━━━ Provided records

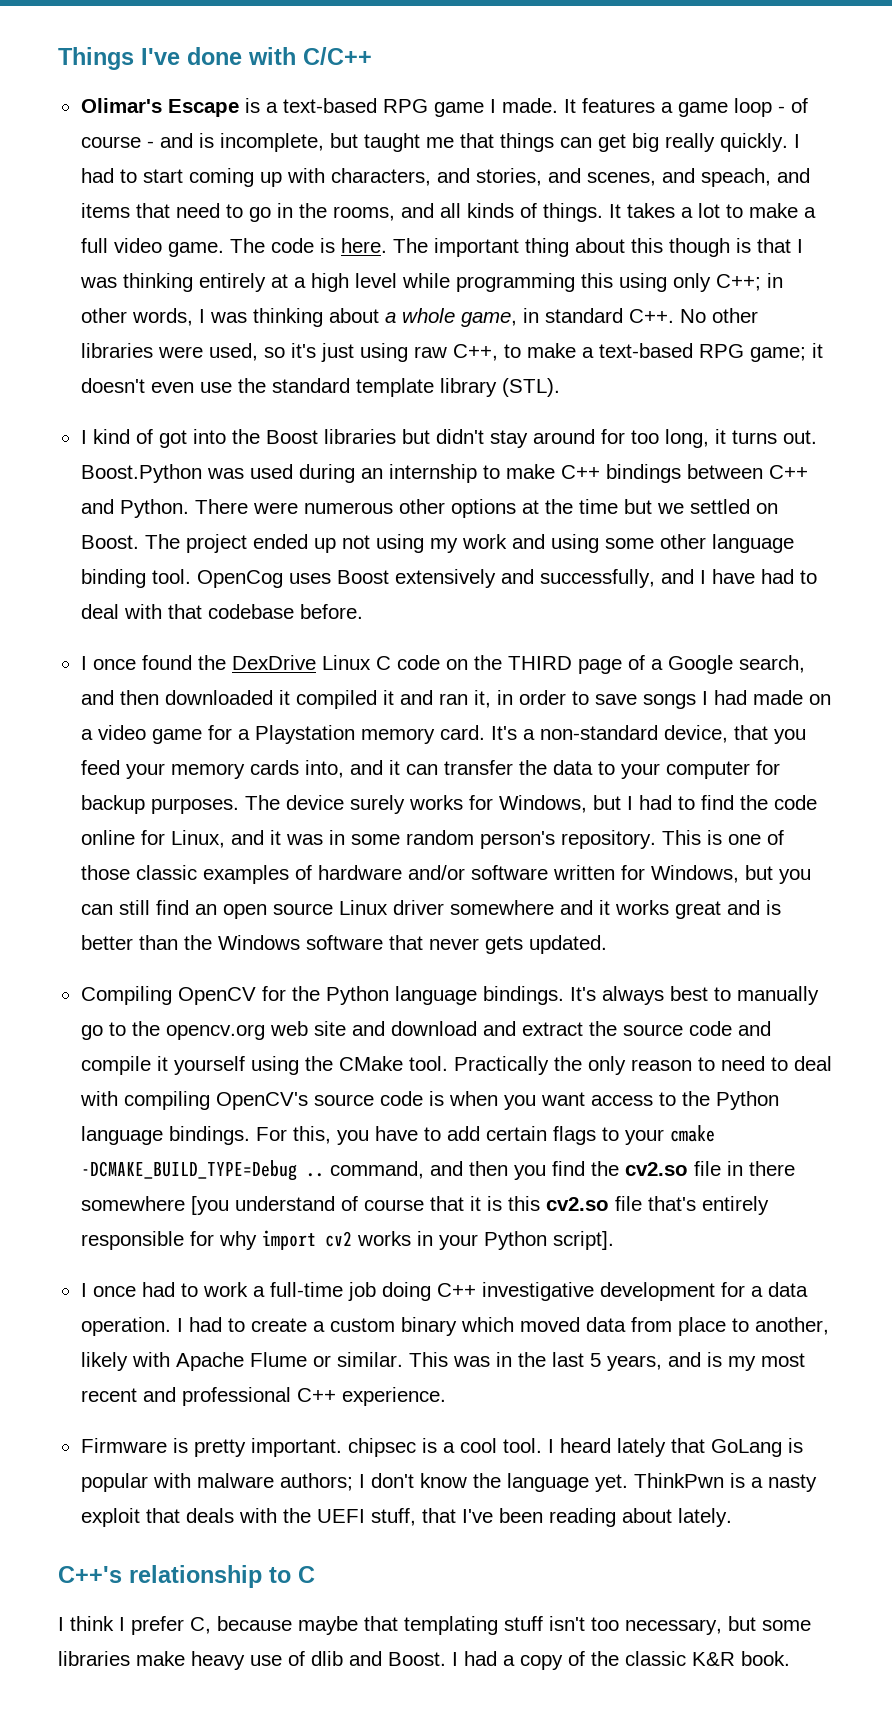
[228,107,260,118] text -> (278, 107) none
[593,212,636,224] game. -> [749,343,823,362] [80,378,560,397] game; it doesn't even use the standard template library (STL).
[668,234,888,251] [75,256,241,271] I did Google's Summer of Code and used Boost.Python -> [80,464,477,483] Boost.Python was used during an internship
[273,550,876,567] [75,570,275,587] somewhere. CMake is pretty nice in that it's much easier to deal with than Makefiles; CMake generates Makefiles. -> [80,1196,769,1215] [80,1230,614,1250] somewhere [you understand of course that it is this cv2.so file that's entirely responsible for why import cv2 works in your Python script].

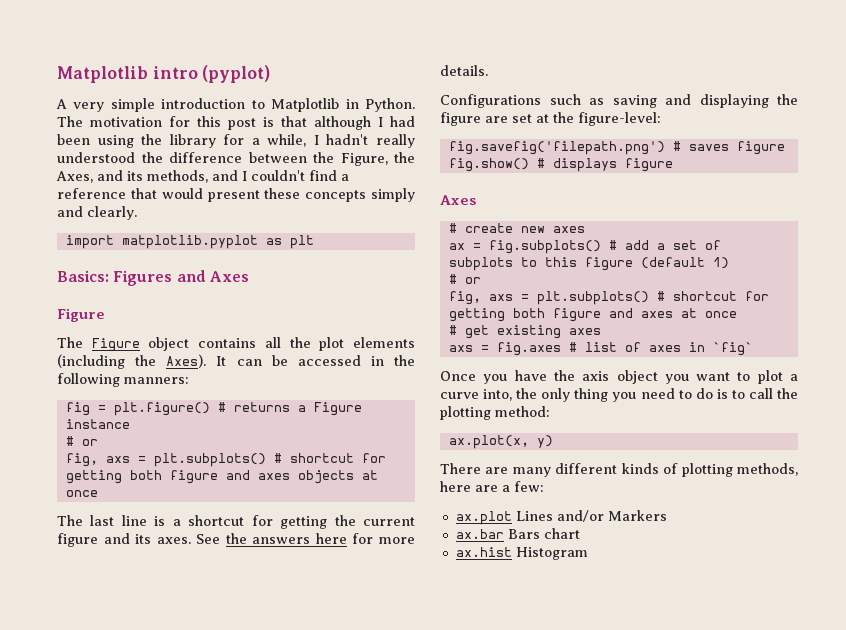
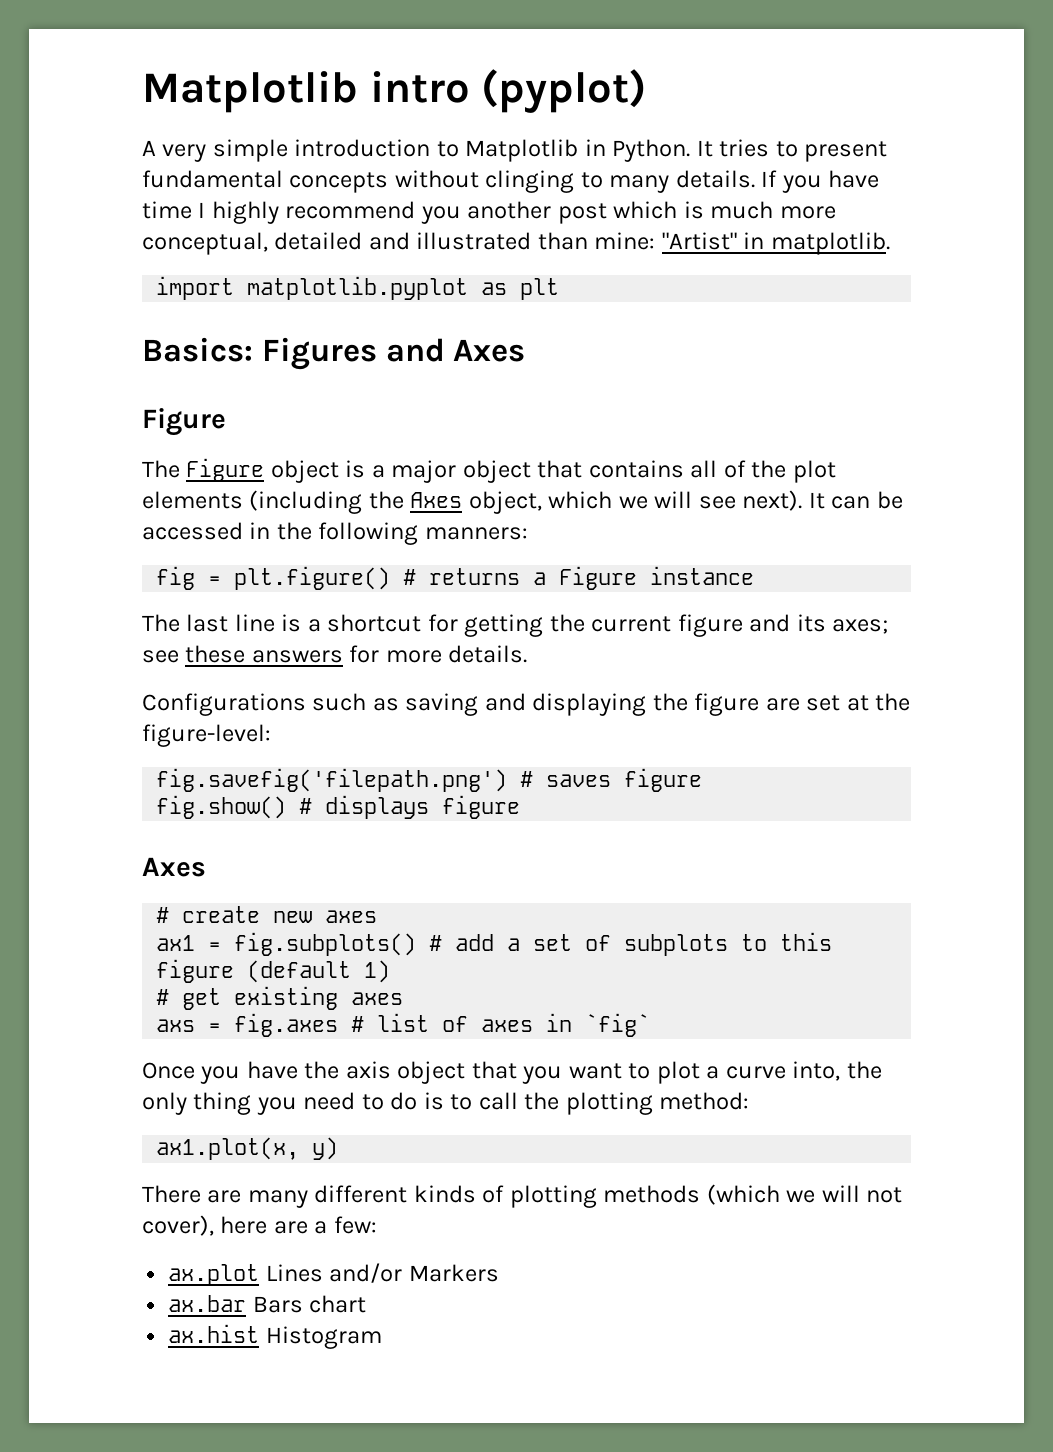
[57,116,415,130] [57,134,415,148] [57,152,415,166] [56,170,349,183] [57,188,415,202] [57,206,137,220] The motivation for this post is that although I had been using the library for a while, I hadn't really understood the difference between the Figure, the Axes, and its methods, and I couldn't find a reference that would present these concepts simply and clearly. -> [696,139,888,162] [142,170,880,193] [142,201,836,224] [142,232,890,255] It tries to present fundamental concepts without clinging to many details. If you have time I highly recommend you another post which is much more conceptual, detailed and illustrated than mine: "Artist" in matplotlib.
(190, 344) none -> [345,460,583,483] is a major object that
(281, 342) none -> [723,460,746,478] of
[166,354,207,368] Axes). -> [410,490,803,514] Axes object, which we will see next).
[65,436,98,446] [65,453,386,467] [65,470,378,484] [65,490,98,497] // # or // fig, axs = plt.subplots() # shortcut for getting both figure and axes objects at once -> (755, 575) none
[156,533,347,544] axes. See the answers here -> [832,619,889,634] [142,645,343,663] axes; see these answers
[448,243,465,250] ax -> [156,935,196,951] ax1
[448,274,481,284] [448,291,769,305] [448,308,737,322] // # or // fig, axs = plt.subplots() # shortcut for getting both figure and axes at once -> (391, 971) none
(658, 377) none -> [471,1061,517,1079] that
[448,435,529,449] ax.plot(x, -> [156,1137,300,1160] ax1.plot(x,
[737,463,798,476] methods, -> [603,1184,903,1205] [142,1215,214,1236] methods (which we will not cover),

━━━━━━

▸ **Your task**: Return each line of the records above in which the word "methods" occurs.

▸ **Task answer**:
[57,116,415,130] [57,134,415,148] [57,152,415,166] [56,170,349,183] [57,188,415,202] [57,206,137,220] The motivation for this post is that although I had been using the library for a while, I hadn't really understood the difference between the Figure, the Axes, and its methods, and I couldn't find a reference that would present these concepts simply and clearly. -> [696,139,888,162] [142,170,880,193] [142,201,836,224] [142,232,890,255] It tries to present fundamental concepts without clinging to many details. If you have time I highly recommend you another post which is much more conceptual, detailed and illustrated than mine: "Artist" in matplotlib.
[737,463,798,476] methods, -> [603,1184,903,1205] [142,1215,214,1236] methods (which we will not cover),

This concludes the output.